----- Extracted text -----

Atmospheric CO2

The New York Times noted that in May 2021, the amount of carbon dioxide in Earth’s atmosphere hit the highest levels in human history, despite a temporary dip in CO2 emissions caused by COVID-19 shutdowns (source). In fact, the dip in emissions was too small to impact atmospheric CO2 concentration at all, according to the data recorded by the NOAA Observatory, which has been measuring Earth’s atmospheric CO2 concentration atop Mauna Loa in Hawaii since 1958.

This scenario is a particularly good demonstration of how time-series regression can be used to model historic data and extrapolate to the future. This prediction serves as a decent (but maybe conservative) baseline for a “do-nothing” option for reducing CO2 emissions. Of course, if humanity gets its act together, the projection will change.

CO2_model.py - Finding the right model

Step 1 - The Basics

Load and clean the data with Pandas, of course.

Load it with Pandas and convert to dataframe, which will make it easier to work with
Grab data of interest and drop the rest
Establish a reference date (March 1958, first measurement)

Create utility functions

split_data(): - We will train the model on the “train” set and evaluate its performance on the “test” set
calc_error(): - Resid, RMSE, MAPE
- We will calculate the residuals - the sum of the difference between the model predicted value and ground truth.
- We will use root mean square error (RMSE) to evaluate the quality of regressions, and we will also calculate mean absolute percentage error (MAPE). These will typically be calculated on the “test” data to evaluate the model performance. Both algorithms are available through SKLearn.

----- Provided material -----

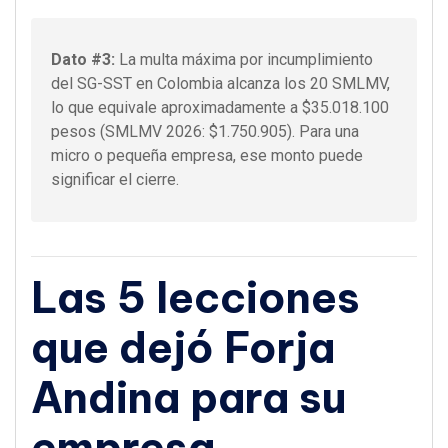
Dato #3:
La multa máxima por incumplimiento
del SG-SST en Colombia alcanza los 20 SMLMV,
lo que equivale aproximadamente a $35.018.100
pesos (SMLMV 2026: $1.750.905). Para una
micro o pequeña empresa, ese monto puede
significar el cierre.
Las 5 lecciones
que dejó Forja
Andina para su
empresa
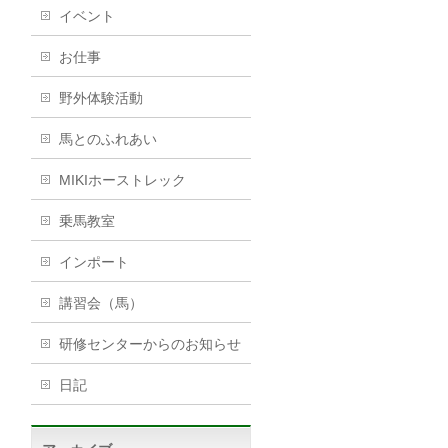
イベント
お仕事
野外体験活動
馬とのふれあい
MIKIホーストレック
乗馬教室
インポート
講習会（馬）
研修センターからのお知らせ
日記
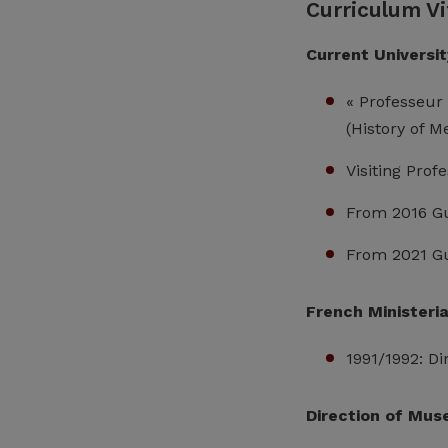
Curriculum Vi
Current Universi
« Professeur 
(History of M
Visiting Prof
From 2016 Gu
From 2021 Gue
French Ministeria
1991/1992: Di
Direction of Mu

-----

*Exercise instructions*.
1. In the atmospheric CO2 text, where does the NOAA Observatory measure Earth's atmospheric CO2 concentration?
2. Carry on writing the atmospheric CO2 text, picking up after its final sentence.

*Responses by task*.
1. Atop Mauna Loa in Hawaii.

2.
Interpolate1d_function - simple interpolation

Step 2 - The Regression

The implementation is simple with SKLearn - let’s plot the linear, quadratic, and cubic regressions with their respective RMSEs.

Linear Regression

Quadratic Regression

Cubic Regression

It’s clear that the lowest test error is with quadratic regression, but we are not capturing the cyclic nature of the data. We could also plot the residuals and observe that there is a trend, which indicates that the series is not yet stationary.

Step 3 - Cyclic Regression

There’s obviously a cyclic nature to CO2 concentration. This can be explained by seasonal changes that impact vegetation, soil moisture, and ocean temperature.

The periodic residual is the monthly mean of the residuals from the quadratic regression. These are plotted below.

Periodic Regression

Step 4 - The Final Model

The final model incorporates the coefficients and y-intercept from the quadratic regression with the cyclic regression in the formula

    co2_df["predicted_y"] = co2_df["Date Index"] * first_order + \
                            co2_df["Date Index"] ** 2 * second_order + \
                            quadratic_dict["intercept"] + \
                            co2_df["Periodic Residual"]

Final Regression

Visualizing the residuals from before and after the cyclic trend were removed is another way of showing how removing the periodic residual helps the regressions

Residuals

The upward trend in the residual indicates that we are underpredicting CO2 closer to present-day. We can keep this in mind when extrapolating beyond present-day; this analysis definitely does not represent the worst-case. In fact, we might actually get better predictions by performing the regression on less data

CO2_Prediction.py - Extrapolation

Step 1 - Load data & Create Train/Test split

Training data is all seen data, and our test set is from 2019 to 2050

Step 2 - Quadratic Regression

Find coefficients and y-intercept

Step 3 - Calculate Quadratic Residuals

Find the residuals with the calc_error function.

We need to explicitly return the residuals in order to calculate the periodic residuals instead of just letting the quadratic regression call the error function

Step 4 - Calculate Periodic Residuals

Calculate the periodic residuals in the same way as before

Step 5 - Create Test Data

We want to create a separate dataframe for all unseen data, which has info in the Date Index, Month, Year, and Periodic Residual columns. CO2 is np.NAN, as there is obviously no ground truth.

Step 6 - Merge

Merge CO2 and CO2 test dataframes.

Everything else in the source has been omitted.